>I think you misunderstood what I wrote,
>if perfect play on 9x9 is 6000 Elo, then if the value function is 3000 
>Elo and MC eval is 2000 Elo with 1 second thinking time then  it might 
>be that the combination of a value function and MC eval ends up being 
>2700 Elo. It could also be that it ends up at 3200 Elo.
>I personally believe MC eval alone can be very strong so it might be 
>that the capacity of a neural network is not enough to replace MC eval.
>When I wrote "converge to perfection" it was not to claim that the Zero 
>approach reaches perfection, just that it get stronger over time.

How to gurantee the improvement does not stop nor 
oscillate?  Actually, the first instance (40 layer version) 
of AlphaGo Zero stopped improvements in three days (at 
least looks so).

>The interesting question is if old school MC evaluation can fill up the 
>knowledge gaps of the value function.

My point is that.  As value networks approximate the value 
function in vary rough manner (ie, smoother parts) due to 
not enough freedom and/or samples and MC rollouts can 
implement (maybe partly) the detail parts of the function, 
mixing those two could yields better approximation (in 
theory :).

*Given information:*
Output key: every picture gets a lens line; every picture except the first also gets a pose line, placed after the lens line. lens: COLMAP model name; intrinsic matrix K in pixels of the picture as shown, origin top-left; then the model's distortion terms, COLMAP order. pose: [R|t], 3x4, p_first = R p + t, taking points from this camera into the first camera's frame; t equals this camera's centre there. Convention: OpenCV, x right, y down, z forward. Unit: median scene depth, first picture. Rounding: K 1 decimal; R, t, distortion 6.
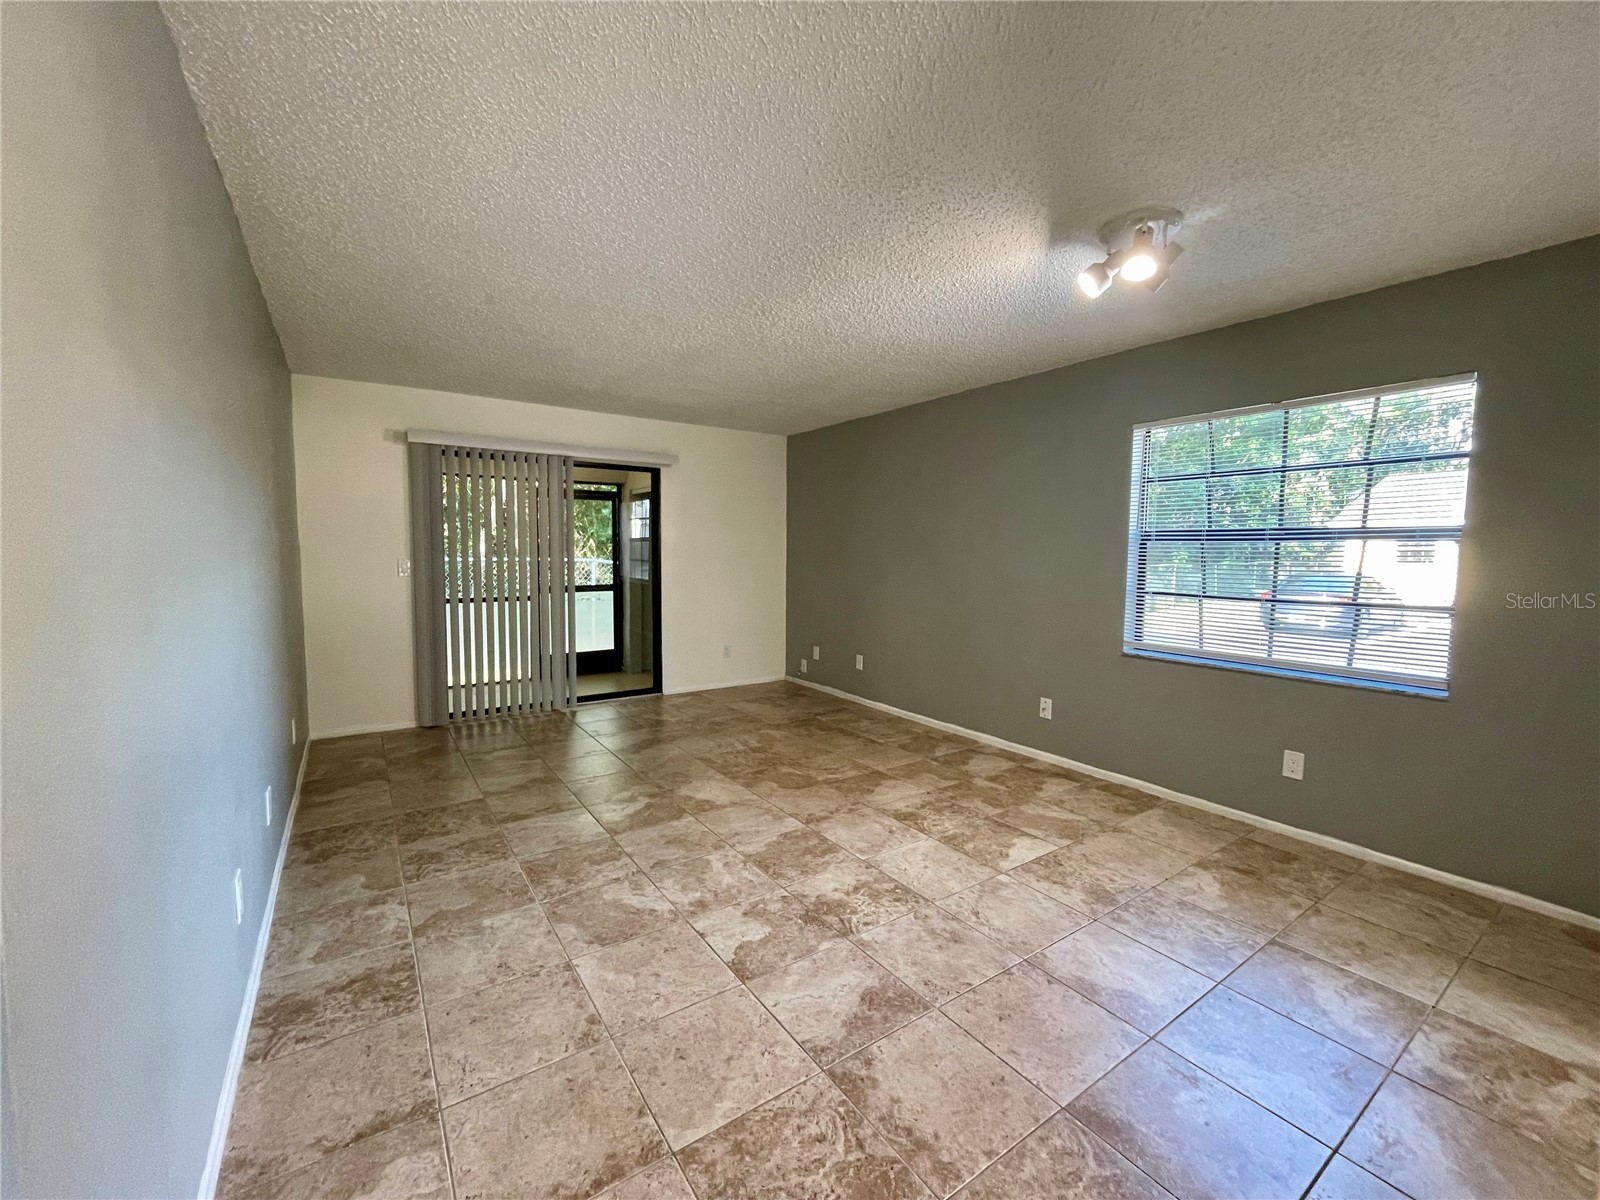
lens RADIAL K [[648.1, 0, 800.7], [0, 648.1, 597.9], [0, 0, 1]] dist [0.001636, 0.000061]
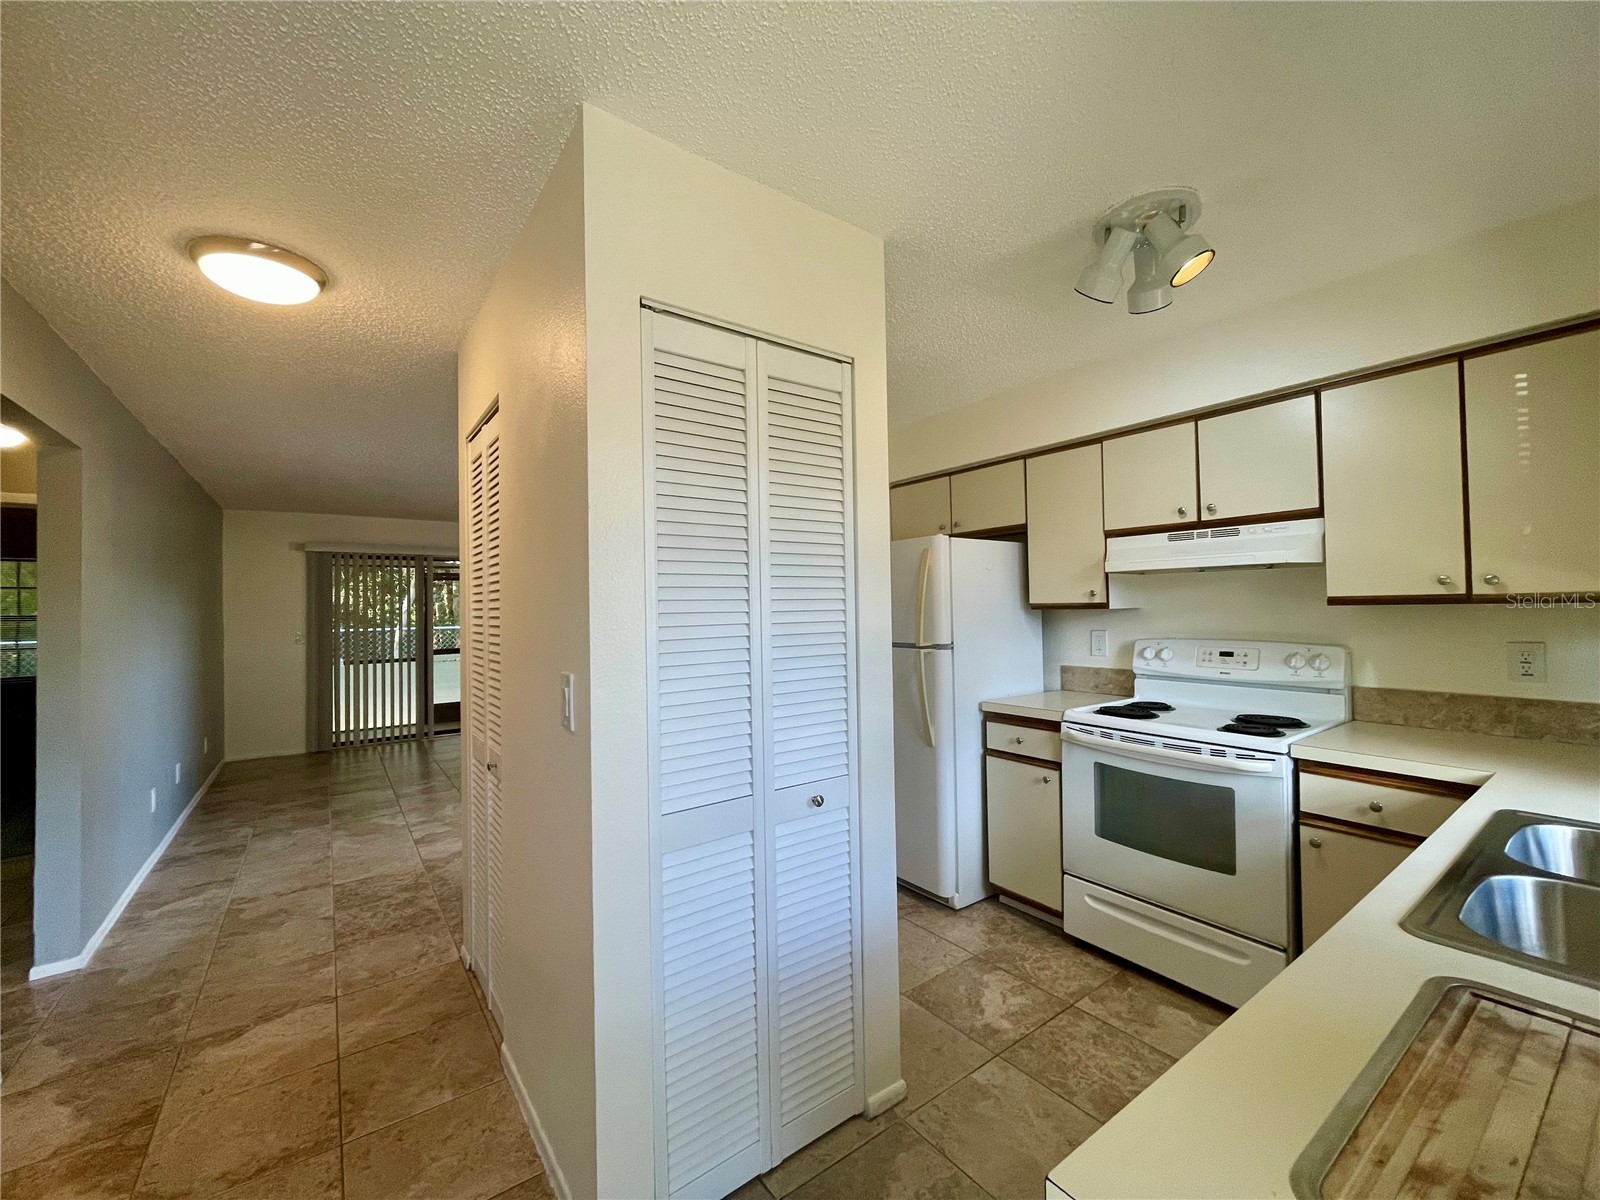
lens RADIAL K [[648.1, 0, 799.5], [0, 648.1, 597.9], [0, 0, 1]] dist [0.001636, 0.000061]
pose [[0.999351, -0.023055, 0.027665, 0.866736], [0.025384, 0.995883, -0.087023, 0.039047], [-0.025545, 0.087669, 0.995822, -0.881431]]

*Required tasks:*
[1] In the computer Go discussion, how long did the first 40-layer instance of AlphaGo Zero take to stop improving?
[2] Continue the computer Go discussion about value networks and Monte Carlo evaluation from its last sentence.

*Activity answers:*
[1] Three days, or at least it appears so.

[2]
>For my own Odin project I am not working on the MC evaluation currently, 
>since only when I a have final neural network solution can I see which 
>weaknesses I need to fix.
>On 2018-03-05 21:12, Hideki Kato wrote:
>> DCNNs are not magic but just non-linear continuous function
>> approximators with finite freedom and we can provide up to
>> 10^8 samples (board positions) in practice.
>> Why do most people believe VN can approximate (perfect or
>> near perfect) value function?  What do they estimate the
>> complexity of the value function for 19x19 Go?
>> <>:
>>> My guess is that there is some kind of threshold depending on the
>>> relative strength of MC eval and the value function of the NN.
>>> If the value function is stronger than MC eval I would guess MCEval
>>> turns into a bad noisy feature with little benefit.
>>> Depending on how strong MC eval is this threshold is probably very
>>> different between engines. Also i can imagine that NN value function 
>>> can
>>> have some gaping holes in its knowledge that even simple MC eval can
>>> patch up. Probably true for supervised learning where training data
>>> probably has a lot of holes since bad moves are not in the data.
>>> The Zero approach is different because it should converge to 
>>> perfection
>>> in the limit, thus overcome any weaknesses of the value function early
>>> on. At least in theory.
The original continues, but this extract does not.